I moan out desperately as my desperate area finally gets some attention, with the mouth of my husbands, now the Katniss I know would get embarrassed and shy away but this side of that Katniss is extremely foreign to me, being so bold with my body is something I never knew I'd ever be doing but here I am and I love it, no matter how un familiar I am to it because it's with Peeta, the man I trust with my life.

He stops just as that feeling of release started to build up inside me, I look down to where he is and he gives a grin as he makes his way back up to level with my face

"I want you to say it, I don't want you to regret it now" he whispers into the lightly lit room by our single bedside light

"I want you to make love to me, take me away into the night, Peeta" I whisper back and as he kisses my neck I feel this stretch of a burning sensation inside me causing me to claw at his back and causing me to moan out, not with pain but with the feel of the feeling at being so close with him

"Are you okay?" He asks as he stays still, close to me, the thought of us being so close and all he's thinking about is my wellbeing, this is why I married this man

"It's okay. It just feels a bit funny" I reply running my fingers through his blonde locks, slowly he starts up again and he gets a steady thrust going, I scratch his back at the feeling of how sensational this is and I bite down onto his shoulder to stop me from screaming out his name because of our old mentor who lives in the house beside us, will complain to us inappropriately and I don't want to scar him for his entire life, no matter how much times he's left me to clean himself up, sleeping in his own pile of vomit

"Come home to me, Katniss. Let it all go, all your troubles and worries" Peeta coos in my ear, we both press our lips to one another's till I feel that feeling of release again and after Peeta took my command to go faster, I release with a loud and triumphant scream, Peeta releases inside me not long after then collapses next to me on the other side of our bed, we hold each other as the thoughts of what we did replays into the world of our dreams, that night I had no nightmares, only a peaceful dream of Peeta and I happy, making the most of our marriage.

That night will be forever in my memory, I turn in my husbands embrace to be face to face with his, his baby blues staring into my plain set of greys. I trace my finger over his perfectly outlined face as he continues to rub circles on my hip

"You know, last night was the best night of my entire life. You looked like everything that kept you down finally disappeared" he replies

"Because it has, I don't feel that anymore.

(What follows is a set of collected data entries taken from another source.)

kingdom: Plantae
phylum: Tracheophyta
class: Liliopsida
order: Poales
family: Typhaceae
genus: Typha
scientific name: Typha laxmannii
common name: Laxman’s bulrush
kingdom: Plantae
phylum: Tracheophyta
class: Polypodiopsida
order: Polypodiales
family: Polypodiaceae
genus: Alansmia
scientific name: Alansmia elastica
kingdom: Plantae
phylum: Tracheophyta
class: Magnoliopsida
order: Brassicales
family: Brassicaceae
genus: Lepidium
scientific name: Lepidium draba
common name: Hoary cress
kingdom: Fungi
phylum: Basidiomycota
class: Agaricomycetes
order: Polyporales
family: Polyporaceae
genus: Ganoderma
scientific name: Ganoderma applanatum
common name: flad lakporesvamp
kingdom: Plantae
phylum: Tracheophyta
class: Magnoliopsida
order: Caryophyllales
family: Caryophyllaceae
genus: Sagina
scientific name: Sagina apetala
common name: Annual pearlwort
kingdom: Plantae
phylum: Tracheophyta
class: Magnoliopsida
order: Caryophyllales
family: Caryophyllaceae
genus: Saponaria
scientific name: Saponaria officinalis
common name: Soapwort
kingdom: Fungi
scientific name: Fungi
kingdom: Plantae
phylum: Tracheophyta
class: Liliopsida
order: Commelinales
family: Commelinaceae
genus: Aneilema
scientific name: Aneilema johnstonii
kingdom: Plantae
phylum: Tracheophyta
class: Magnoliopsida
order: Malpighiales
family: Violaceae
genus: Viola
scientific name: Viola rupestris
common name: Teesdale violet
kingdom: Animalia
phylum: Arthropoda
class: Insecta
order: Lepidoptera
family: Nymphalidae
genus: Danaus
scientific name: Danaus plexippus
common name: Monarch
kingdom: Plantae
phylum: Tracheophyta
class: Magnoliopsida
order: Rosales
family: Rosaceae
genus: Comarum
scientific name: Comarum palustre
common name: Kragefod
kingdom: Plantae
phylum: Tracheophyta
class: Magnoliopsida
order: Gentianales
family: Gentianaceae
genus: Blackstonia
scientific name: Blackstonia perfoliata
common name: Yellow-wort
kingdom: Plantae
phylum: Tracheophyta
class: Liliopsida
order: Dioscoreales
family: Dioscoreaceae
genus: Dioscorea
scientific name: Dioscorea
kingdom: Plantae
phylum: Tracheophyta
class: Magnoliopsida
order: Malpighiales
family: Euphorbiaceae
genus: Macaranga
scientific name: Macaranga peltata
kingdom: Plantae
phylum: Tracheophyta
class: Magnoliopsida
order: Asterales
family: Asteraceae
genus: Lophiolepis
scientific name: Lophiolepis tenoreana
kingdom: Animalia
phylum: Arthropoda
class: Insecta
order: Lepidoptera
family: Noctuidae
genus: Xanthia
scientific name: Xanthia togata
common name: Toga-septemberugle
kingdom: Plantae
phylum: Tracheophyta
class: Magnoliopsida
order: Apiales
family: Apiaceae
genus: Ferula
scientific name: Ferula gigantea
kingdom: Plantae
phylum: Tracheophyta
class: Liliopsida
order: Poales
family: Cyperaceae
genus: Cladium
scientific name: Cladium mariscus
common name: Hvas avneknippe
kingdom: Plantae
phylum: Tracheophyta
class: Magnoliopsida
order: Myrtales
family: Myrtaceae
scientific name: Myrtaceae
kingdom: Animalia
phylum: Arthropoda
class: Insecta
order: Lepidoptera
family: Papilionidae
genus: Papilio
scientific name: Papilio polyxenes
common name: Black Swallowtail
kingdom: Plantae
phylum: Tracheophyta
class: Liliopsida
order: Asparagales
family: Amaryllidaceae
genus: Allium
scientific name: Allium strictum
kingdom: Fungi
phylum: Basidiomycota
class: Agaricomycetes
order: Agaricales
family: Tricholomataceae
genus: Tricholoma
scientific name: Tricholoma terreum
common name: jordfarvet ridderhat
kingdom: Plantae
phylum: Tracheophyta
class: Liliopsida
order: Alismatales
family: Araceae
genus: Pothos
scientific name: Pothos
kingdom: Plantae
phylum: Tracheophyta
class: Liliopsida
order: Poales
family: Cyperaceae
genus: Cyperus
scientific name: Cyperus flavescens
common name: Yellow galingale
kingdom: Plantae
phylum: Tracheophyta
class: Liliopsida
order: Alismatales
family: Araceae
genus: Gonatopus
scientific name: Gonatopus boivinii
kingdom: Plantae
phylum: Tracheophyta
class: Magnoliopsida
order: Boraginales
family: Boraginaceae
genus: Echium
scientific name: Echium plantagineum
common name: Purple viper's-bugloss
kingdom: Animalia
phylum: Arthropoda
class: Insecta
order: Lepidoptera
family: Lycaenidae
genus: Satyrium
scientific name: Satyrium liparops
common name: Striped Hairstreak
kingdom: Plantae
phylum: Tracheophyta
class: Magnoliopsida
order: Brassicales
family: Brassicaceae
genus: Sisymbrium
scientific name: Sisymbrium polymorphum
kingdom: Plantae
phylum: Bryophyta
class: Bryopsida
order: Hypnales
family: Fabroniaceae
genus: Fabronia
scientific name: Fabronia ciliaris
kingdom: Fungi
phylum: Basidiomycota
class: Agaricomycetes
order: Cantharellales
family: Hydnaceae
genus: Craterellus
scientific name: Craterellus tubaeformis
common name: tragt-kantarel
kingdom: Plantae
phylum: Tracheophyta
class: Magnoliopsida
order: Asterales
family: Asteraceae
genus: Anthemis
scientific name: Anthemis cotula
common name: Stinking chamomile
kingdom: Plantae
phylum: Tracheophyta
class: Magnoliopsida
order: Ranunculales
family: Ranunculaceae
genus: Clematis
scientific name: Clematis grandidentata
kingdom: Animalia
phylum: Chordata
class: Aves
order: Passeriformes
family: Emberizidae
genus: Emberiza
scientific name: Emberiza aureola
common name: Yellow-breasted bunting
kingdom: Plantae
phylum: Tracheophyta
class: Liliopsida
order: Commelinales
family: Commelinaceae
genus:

I have you now, and that's all I really need" I sigh kissing the red mark where I had bit down on last night, what I said was true well some of it was...

~9 Months Later~

With a final push the baby is born into this improved place we call home, I hate hospitals but they provide a new meaning as Peeta and I's baby is born into the world. This child who was created by to people with nothing but love filled into each word, each kiss and with every touch. This baby wasn't planned to be born so soon but with every worry and horrid thought that passed through my mind about all the dangers to my baby, it went away as soon as the cries of our child filled the room.

I hold the little bundle in my arms as I look down at her beautiful face, Willow Prue Mellark was born today, September fifth, with the face of an angel, I kiss her forehead with just alone pours every ounce of love I have for her into it

"She's just beautiful" Peeta whispers as I hand her to the arms of her father

"I'll protect you from every harmful thing in this world, including boys. No boy or man is worthy for you" he coos to his daughter making me smile brightly at the closeness they already have after being in this world for only two hours, I now I know that it's not just Peeta that I need to survive... I need Willow too because right now she's my weakness, the will I need to survive just like I do with her loving and charming father.